(WNS)--Republican-appointed Justice Anthony Kennedy affirmed his legacy of protecting Roe v. Wade June 27 by providing the decisive vote to strike two provisions of a Texas law regulating abortion centers. Kennedy also provided the decisive vote in Planned Parenthood v. Casey, a 1992 ruling that upheld Roe.
The ruling from Kennedy and the liberals—Justices Ruth Bader Ginsburg, Stephen Breyer, Sonia Sotomayor, and Elena Kagan—said abortion was safer than childbirth, long a talking point of abortion groups like Planned Parenthood. Kennedy’s vote meant that the late Justice Antonin Scalia, had he lived through this term, would not have changed the 5-3 outcome.
Two provisions in the Texas law, H.B. 2, were at issue: One required abortion centers to meet ambulatory surgical center (ASC) standards and another required abortionists to have admitting privileges at a nearby hospital.
The Texas legislature passed the measures in response to the conviction of Pennsylvania abortionist Kermit Gosnell, whose center was a horror scene aside from the abortions he performed. A Philadelphia jury convicted Gosnell of first-degree murder in the deaths of three babies born alive and manslaughter in the death of a patient. The grand jury investigating that case recommended states require abortion centers to meet ASC standards.
“Gosnell’s behavior was terribly wrong,” Breyer wrote for the majority. “But there is no reason to believe that an extra layer of regulation would have affected that behavior. Determined wrongdoers, already ignoring existing statutes and safety measures, are unlikely to be convinced to adopt safe practices by a new overlay of regulations.”
Justice Samuel Alito, writing a dissent joined by Chief Justice John Roberts and Justice Clarence Thomas, said a similar law in Pennsylvania might have shut down Gosnell’s facility before he could commit his crimes.
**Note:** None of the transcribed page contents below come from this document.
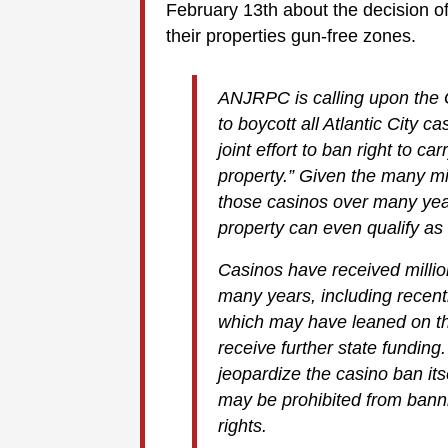
February 13th about the decision of 
their properties gun-free zones.
ANJRPC is calling upon the 
to boycott all Atlantic City c
joint effort to ban right to c
property.” Given the many mil
those casinos over many year
property can even qualify as
Casinos have received millio
many years, including recent
which may have leaned on the
receive further state funding.
jeopardize the casino ban its
may be prohibited from banni
rights.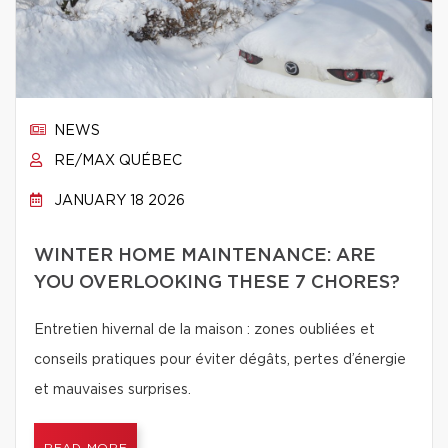
NEWS
RE/MAX QUÉBEC
JANUARY 18 2026
WINTER HOME MAINTENANCE: ARE
YOU OVERLOOKING THESE 7 CHORES?
Entretien hivernal de la maison : zones oubliées et
conseils pratiques pour éviter dégâts, pertes d’énergie
et mauvaises surprises.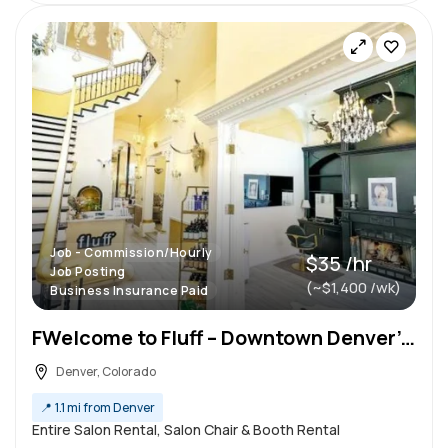
Job - Commission/Hourly
$35 /hr
Job Posting
(~$1,400 /wk)
Business Insurance Paid
FWelcome to Fluff – Downtown Denver’s Premier Luxury Salon for Freelance Stylists
Denver, Colorado
📍
1.1 mi from Denver
Entire Salon Rental, Salon Chair & Booth Rental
“If there were any similarly unsafe facilities in Texas, H.B. 2 was clearly intended to put them out of business,” Alito wrote.
But the Supreme Court second-guessed the Texas legislature here, tossing out the state’s assertion that the regulations were medically necessary and ruling that judicial precedent required removing obstacles from women seeking abortions. Pro-life lawyers anticipated this loss because if the court had been tied, the justices likely would have announced that soon after the March arguments in the case.
Nevertheless, the ruling sets a mess of new legal standards for state abortion regulations, and Justice Clarence Thomas, in a clear-eyed dissent, said it will “surely mystify lower courts for years to come.”
“As the court applies whatever standard it likes to any given case, nothing but empty words separates our constitutional decisions from judicial fiat,” Thomas wrote.
At the arguments in this case in March, Alito wondered whether the Supreme Court was “qualified” to determine abortion’s medical risks and what would mitigate them. Now the answer is clear: The court believes it is qualified.
Typically in rulings, the Supreme Court cites and interprets relevant laws on the issue at hand. But on abortion there are no federal laws to cite: The Supreme Court is the author of legalized abortion. The lack of statutory authority in striking a state law reveals the court’s legislative bent over the last 40 years on this issue.
Citing only its own precedents, the court wrote that states may “insure maximum safety for the patient” (Roe v. Wade) but must not “place a substantial obstacle in the path of a woman’s choice” or “impose an undue burden on the right” to an abortion (Planned Parenthood v. Casey).
Thomas’ dissent highlights how the court is making up its abortion jurisprudence as it goes along. The decision “perpetuates the court’s habit of applying different rules to different constitutional rights—especially the putative right to abortion.”
“Our law is now so riddled with special exceptions for special rights that our decisions deliver neither predictability nor the promise of a judiciary bound by the rule of law,” Thomas wrote.
Much of the ruling focused on facts. Did abortion facilities shut down as a result of the new law? Could the remaining facilities provide a sufficient number of abortions to meet demand? The Supreme Court disregarded the facts from the 5th U.S. Circuit Court of Appeals, which upheld H.B. 2, instead embracing the testimonies from the lower district court, which struck down the law. The Supreme Court concluded that H.B. 2 “provides few, if any, health benefits for women.”
This ruling also imposed a new, higher constitutional bar for state laws regulating abortion. In other words, regulation of a business would have less legal standards to meet than regulation of an abortion facility.
“The state’s burden has been ratcheted to a level that has not applied for a quarter century,” Thomas wrote.
One tiny silver lining for pro-lifers in Breyer’s ruling: He reiterated the Casey precedent that the state may regulate abortion when an infant becomes viable.
“[W]e now use ‘viability’ as the relevant point at which a state may begin limiting women’s access to abortion for reasons unrelated to maternal health,” the court wrote.
This was the final day of the Supreme Court’s term. The court will begin sitting again in October.